Toutefois, l’article 18 de la loi du 28 décembre 2017 va permettre l'application de cette exonération à l'issue de la reprise ou de la restructuration d'une entreprise en zone de revitalisation rurale consécutive à sa première transmission familiale. En effet, le a) du III de l'article 44 quindecies du Code général des impôts sera remplacé par l'alinéa suivant : «  a) Si, lorsque la société, la personne morale ou le groupement a déjà fait l'objet d'une première opération de reprise ou de restructuration à l'issue de laquelle le cédant, son conjoint, le partenaire auquel il est lié par un pacte civil de solidarité défini à l'article 515-1 du Code civil, leurs ascendants et descendants, leurs frères et soeurs détiennent ensemble, directement ou indirectement, plus de 50 % des droits de vote ou des droits dans les bénéfices sociaux de la société, de la personne morale ou du groupement soit repris, soit bénéficiaire de l'opération de reprise ou de restructuration, cette société, cette personne morale ou ce groupement fait de nouveau l'objet d'une telle opération à l'issue de laquelle une ou plusieurs des personnes physiques précédemment mentionnées détiennent ensemble, directement ou indirectement, plus de 50 % des droits de vote ou des droits dans les bénéfices sociaux ».

À propos de ces dernières dispositions, l’administration fiscale a eu l’occasion d’ajouter que « Cette modification, qui assouplit la clause anti-abus en permettant d'accorder le bénéfice de l'exonération au titre de la première transmission dans le cadre familial, est issue de l'article 18 de la loi n° 2017-1775, du 28 décembre 2017, de finances rectificative pour 2017. Cet article ne prévoyant pas d'entrée en vigueur spécifique, l'assouplissement de la clause anti-abus s'applique aux opérations de reprise et de restructuration réalisées à compter du 30 décembre 2017 (lendemain de la publication de la loi au journal officiel) ».

Les sociétés au litige demandent l'annulation des commentaires précités pour excès de pouvoir.

Les juges rappellent qu’il résulte des dispositions des articles 36 (N° Lexbase : L1139HLR), 38 (N° Lexbase : L6167LUX) et 209 (N° Lexbase : L7520LWG) du Code général des impôts que la clôture de l'exercice comptable constitue le fait générateur de l'impôt sur les sociétés.
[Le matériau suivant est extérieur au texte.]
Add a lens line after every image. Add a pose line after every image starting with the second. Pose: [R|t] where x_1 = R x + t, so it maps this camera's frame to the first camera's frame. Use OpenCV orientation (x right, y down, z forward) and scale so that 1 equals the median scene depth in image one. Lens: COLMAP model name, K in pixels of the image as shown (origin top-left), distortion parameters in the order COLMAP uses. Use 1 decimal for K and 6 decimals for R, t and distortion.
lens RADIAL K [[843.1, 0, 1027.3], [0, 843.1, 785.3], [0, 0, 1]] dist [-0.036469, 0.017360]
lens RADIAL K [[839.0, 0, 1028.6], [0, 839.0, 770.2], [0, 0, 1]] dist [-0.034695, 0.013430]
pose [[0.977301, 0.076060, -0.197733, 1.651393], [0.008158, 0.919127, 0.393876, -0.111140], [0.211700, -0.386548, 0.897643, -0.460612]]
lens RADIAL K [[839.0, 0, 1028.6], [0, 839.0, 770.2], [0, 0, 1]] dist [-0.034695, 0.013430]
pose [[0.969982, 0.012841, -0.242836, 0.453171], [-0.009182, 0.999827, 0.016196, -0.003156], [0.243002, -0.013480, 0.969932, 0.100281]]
Lorsque le législateur modifie les règles d'assiette de cet impôt, cette modification s'applique, sauf à ce que la loi en dispose autrement de manière expresse, à l'imposition des bénéfices des exercices clos à compter de son entrée en vigueur.
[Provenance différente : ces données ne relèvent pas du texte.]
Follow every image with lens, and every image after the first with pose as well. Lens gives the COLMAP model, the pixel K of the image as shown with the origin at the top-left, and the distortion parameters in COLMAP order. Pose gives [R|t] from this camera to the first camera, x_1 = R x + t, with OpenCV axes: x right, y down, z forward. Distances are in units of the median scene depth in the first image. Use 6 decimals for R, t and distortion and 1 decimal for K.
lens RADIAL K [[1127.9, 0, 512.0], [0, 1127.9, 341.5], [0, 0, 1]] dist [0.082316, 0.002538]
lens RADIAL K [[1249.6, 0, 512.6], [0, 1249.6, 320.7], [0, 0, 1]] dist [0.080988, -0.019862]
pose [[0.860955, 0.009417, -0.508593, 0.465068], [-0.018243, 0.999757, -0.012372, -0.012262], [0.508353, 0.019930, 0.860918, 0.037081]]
De ce fait, les dispositions de la loi du 28 décembre 2017 de finances rectificative pour 2017, qui ne prévoient pas de règle dérogatoire d'entrée en vigueur, s'appliquent, en matière d'impôt sur les sociétés, aux exercices clos à compter du 30 décembre 2017, lendemain du jour de sa publication au Journal officiel de la République française.
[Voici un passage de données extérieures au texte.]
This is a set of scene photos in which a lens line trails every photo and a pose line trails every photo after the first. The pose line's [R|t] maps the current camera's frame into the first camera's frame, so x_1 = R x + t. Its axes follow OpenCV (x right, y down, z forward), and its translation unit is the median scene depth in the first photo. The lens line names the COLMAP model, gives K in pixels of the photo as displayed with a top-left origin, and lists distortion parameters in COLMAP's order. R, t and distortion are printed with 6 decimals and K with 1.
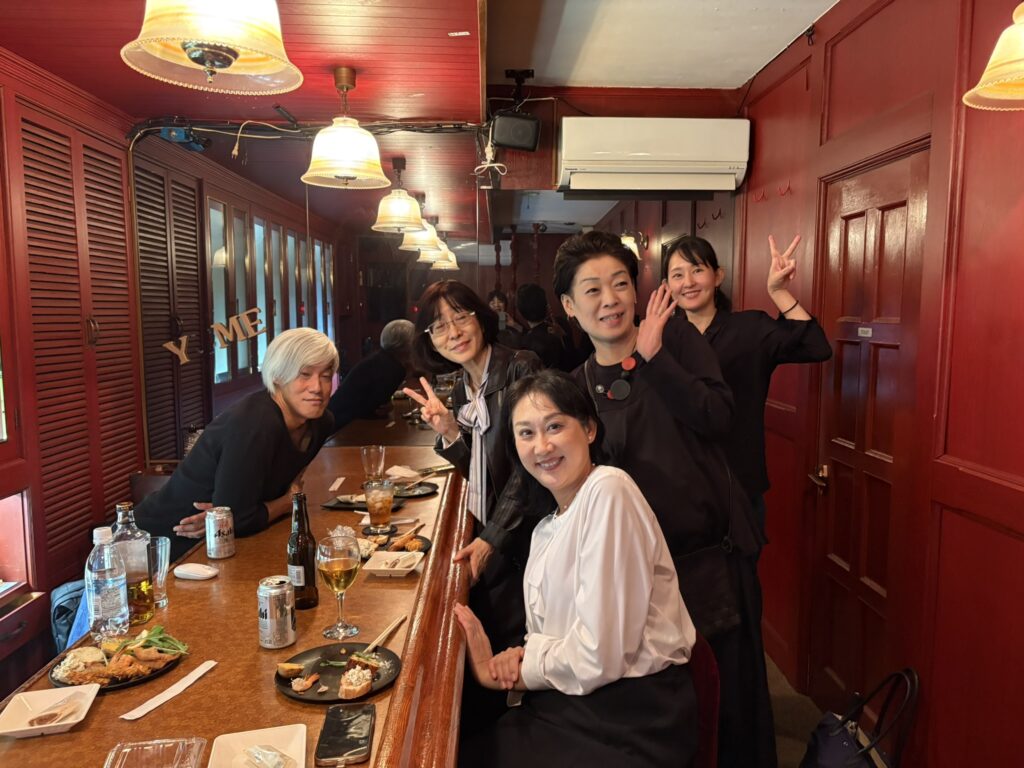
lens RADIAL K [[761.3, 0, 512.0], [0, 761.3, 384.0], [0, 0, 1]] dist [-0.003088, 0.000933]
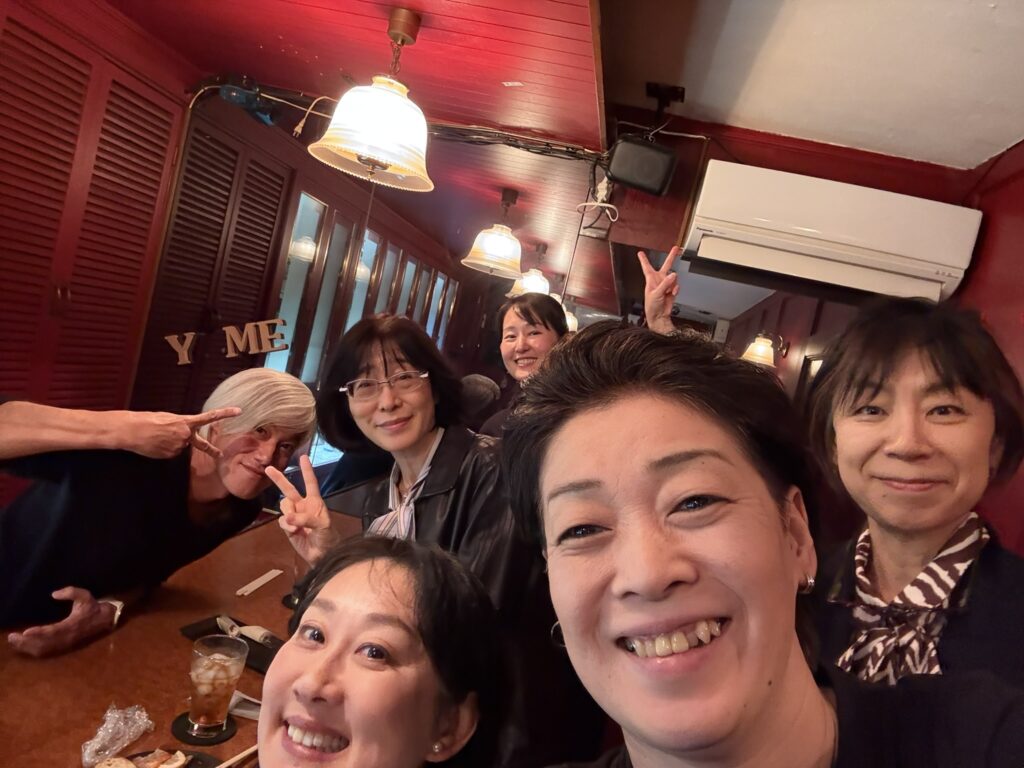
lens RADIAL K [[690.4, 0, 512.0], [0, 690.4, 384.0], [0, 0, 1]] dist [0.003379, -0.055550]
pose [[0.957971, 0.235757, -0.163434, 0.043147], [-0.247281, 0.967445, -0.053881, -0.057263], [0.145410, 0.092031, 0.985082, 0.332531]]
L’administration fiscale a donc illégalement restreint le champ d'application de la loi dans le temps, en indiquant que la disposition législative nouvelle s'appliquait seulement aux opérations de reprise ou de restructuration réalisées à compter du 30 décembre 2017.

Le Conseil d’État fait donc droit à la demande d'annulation pour excès de pouvoir de ces commentaires administratifs.